China’s constitution opens with, ‘The Communist Party of China is the vanguard of the Chinese working class, the Chinese people, and the Chinese nation’.
And to guide its action, it uses ‘Marxism-Leninism, Mao Zedong Thought, Deng Xiaoping Theory, the Theory of Three Represents, the Scientific Outlook on Development, and Xi Jinping Thought on Socialism with Chinese Characteristics for a New Era’.
Xi Jinping Thought was formally outlined at the Party’s 18th National Congress in 2012. It was then elaborated on at the 19th National Congress in 2017. In President Xi’s speech, he outlined the 14 principles, and the top of the list is the following:
‘1. Ensuring Party leadership over all work. The Party exercises overall leadership over all areas of endeavor in every part of the country. We must strengthen our consciousness of the need to maintain political integrity, think in big-picture terms, follow the leadership core, and keep in alignment. We must work harder to uphold the authority and centralized, unified leadership of the Central Committee, and closely follow the Central Committee in terms of our thinking, political orientation, and actions.’
This gives a very clear sense that power and the rewards associated with it would accrue to the Party and state machinery rather than the private sector.
Meanwhile, the US constitution states the following through its amendments. The First Amendment says, ‘Congress shall make no law … prohibiting the free exercise thereof; or abridging the freedom of speech, or of the press’. And the Fifth Amendment says, ‘No person shall… be deprived of life, liberty, or property, without due process of law; nor shall private property be taken for public use, without just compensation’.
This gives significant power to the private sector in the US, which can then dominate policy. And since 2010, a new legal interpretation of the constitution, Citizens United, has allowed US companies to exercise their free speech and make unlimited funds available for political campaign advertising. This has significantly increased the contributions from large companies to political candidates. The power dynamics in the US are such that the private sector, often large companies, can dominate and accrue all the rewards. That is, the powers lie with the owners of capital, capitalists.
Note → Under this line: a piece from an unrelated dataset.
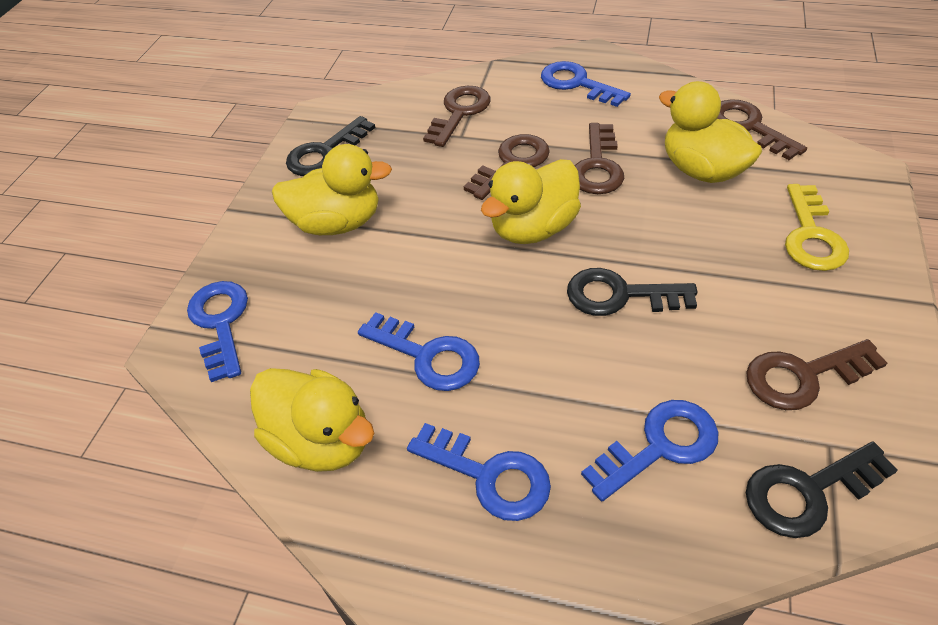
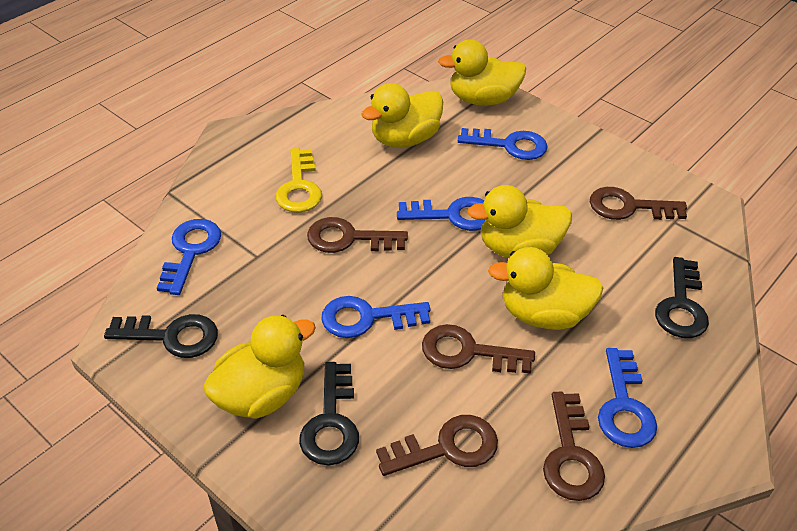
yellow duck: [250,368,374,472] [272,144,392,235] [481,159,581,244] [659,81,762,183] = 4 -> [203,315,316,419] [361,83,443,148] [438,39,526,106] [467,185,572,258] [488,247,603,330] = 5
The Link Between the Economy and Stock Markets
This power dynamic is starkly evident in the link between the economy and stock markets. In capitalist America, since 2010, the US economy has grown 56%, yet the stock market has grown 297% (Chart 1). That means the companies were able to generate higher profit growth than economy-wide growth. This was likely due to driving down costs such as wages, expanding into international markets, reducing their tax bills and clever use of leverage and stock buybacks. It also helped that interest rates were lower, which allowed multiples to increase. Shareholders and capitalists have therefore been the big winners.
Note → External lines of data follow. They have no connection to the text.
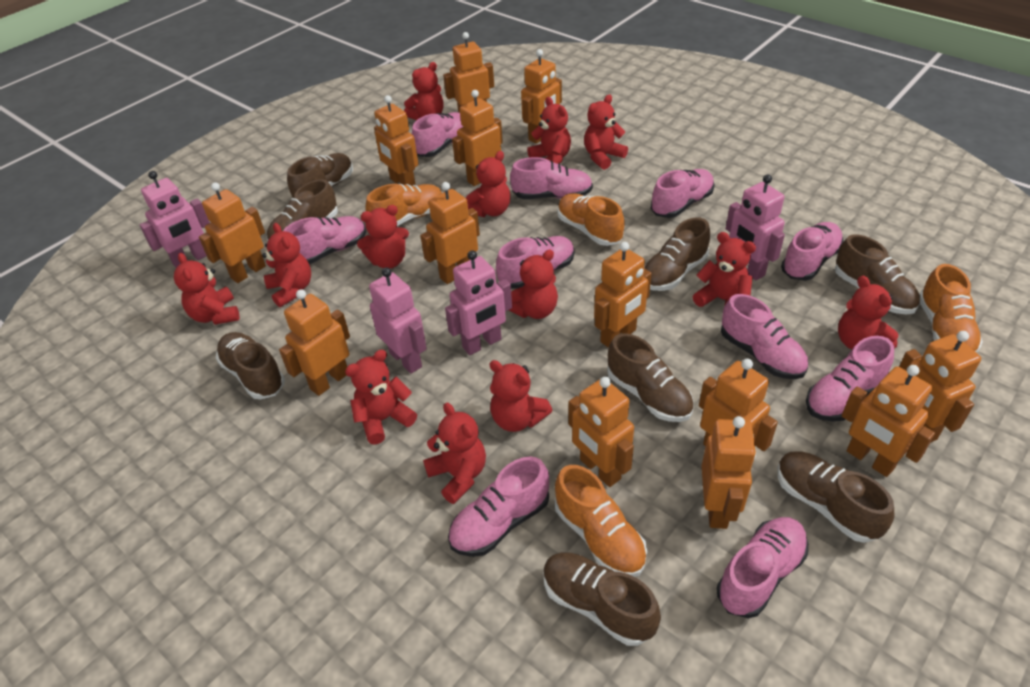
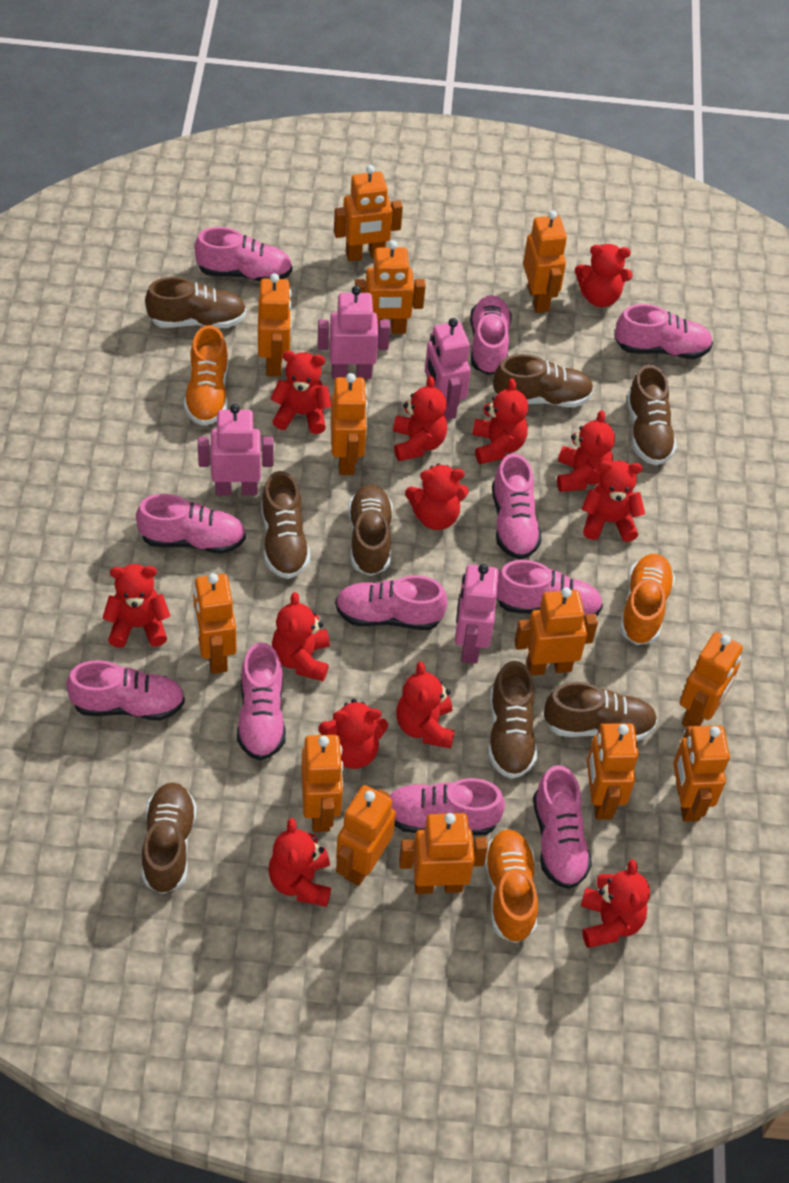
orange shoe: [365,184,442,226] [555,465,647,577] [558,193,625,246] [919,264,983,353] = 4 -> [184,325,228,426] [484,829,538,943] [620,554,675,645] = 3
pink shoe: [283,216,366,264] [412,112,463,157] [448,456,549,557] [496,236,574,289] [510,157,593,199] [651,169,714,218] [717,517,808,618] [721,294,808,379] [781,222,844,281] [806,336,894,422] = 10 -> [66,660,185,720] [136,494,246,554] [194,227,292,281] [237,642,286,761] [335,576,448,630] [389,778,505,835] [470,295,512,375] [492,453,542,560] [496,560,603,616] [533,765,592,889] [615,304,713,359] = 11

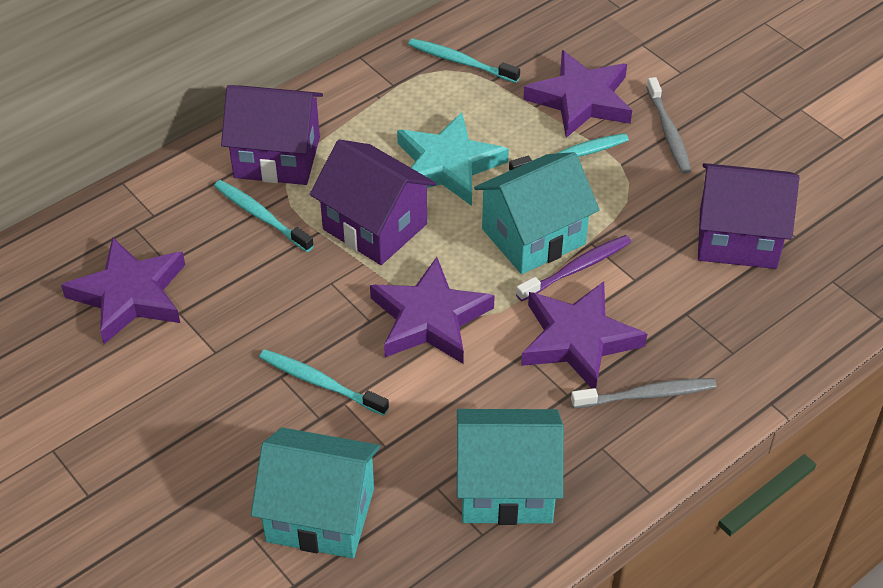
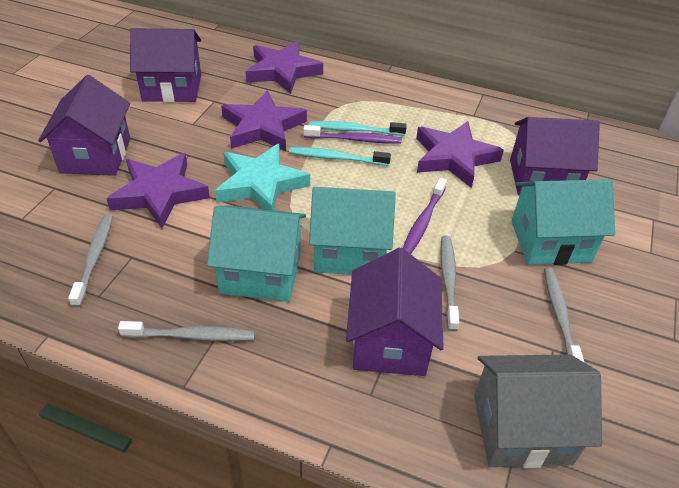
grey house: none = 0 -> [474,354,602,468] = 1
grey toothbrush: [571,378,717,408] [646,77,691,174] = 2 -> [68,214,113,307] [118,321,255,341] [440,235,459,331] [544,268,585,363] = 4
purple house: [221,85,323,185] [310,139,436,265] [698,163,799,269] = 3 -> [38,75,130,176] [130,28,201,102] [346,248,444,376] [510,117,600,195] = 4
purple toothbrush: [516,235,631,301] = 1 -> [303,125,402,143] [403,178,447,254] = 2
turquoise toothbrush: [214,180,314,252] [259,349,389,416] [408,38,520,83] [509,133,629,171] = 4 -> [289,147,391,166] [309,121,407,136] = 2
In communist China, it was the opposite. China’s economy grew by a whopping 232% since 2010 (Chart 2). Meanwhile, Chinese stocks cumulated gained a paltry 28%. Here we see that shareholders did not benefit massively. Rather, the public sector has grown significantly, and workers’ wages have increased.
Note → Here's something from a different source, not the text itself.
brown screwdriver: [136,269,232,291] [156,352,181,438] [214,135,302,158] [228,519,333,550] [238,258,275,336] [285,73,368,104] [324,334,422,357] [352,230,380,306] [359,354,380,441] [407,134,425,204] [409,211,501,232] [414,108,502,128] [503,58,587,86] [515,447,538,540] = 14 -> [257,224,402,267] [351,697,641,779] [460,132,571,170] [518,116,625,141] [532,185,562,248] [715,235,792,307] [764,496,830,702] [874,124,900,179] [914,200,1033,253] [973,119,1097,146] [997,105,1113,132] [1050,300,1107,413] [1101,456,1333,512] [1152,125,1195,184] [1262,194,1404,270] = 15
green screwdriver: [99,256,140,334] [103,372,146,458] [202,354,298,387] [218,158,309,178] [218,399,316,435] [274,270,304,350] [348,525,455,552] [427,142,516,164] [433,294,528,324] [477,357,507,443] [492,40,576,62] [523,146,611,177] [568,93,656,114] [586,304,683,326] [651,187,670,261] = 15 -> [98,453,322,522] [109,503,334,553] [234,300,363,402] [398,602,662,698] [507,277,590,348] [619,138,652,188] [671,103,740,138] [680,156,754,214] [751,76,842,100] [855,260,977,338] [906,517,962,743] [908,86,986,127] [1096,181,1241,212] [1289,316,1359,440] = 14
For investors, then, understanding the political economy of countries is crucial. This allows us to determine which asset class will benefit from a growing economy. In the US, it is clear stocks will generally benefit from economic growth and even outpace it.
Meanwhile, for China, the clearest beneficiary of economic growth is the state and public sector, which in turn suggests Chinese sovereign bonds are most attractive. The state will always ensure the bonds are liquid and creditworthy.
But China stocks are less clear-cut. There may be bouts of outperformance, or certain sectors may do well, but the political economy leaves it unclear whether rising stock markets are a political imperative. We would therefore be cautious in value-based arguments to be structurally long China stocks. Instead, the structural long should be sovereign bonds. Finally, remember that while the Year of the Tiger can be characterised by confidence, it can also be associated with unpredictability.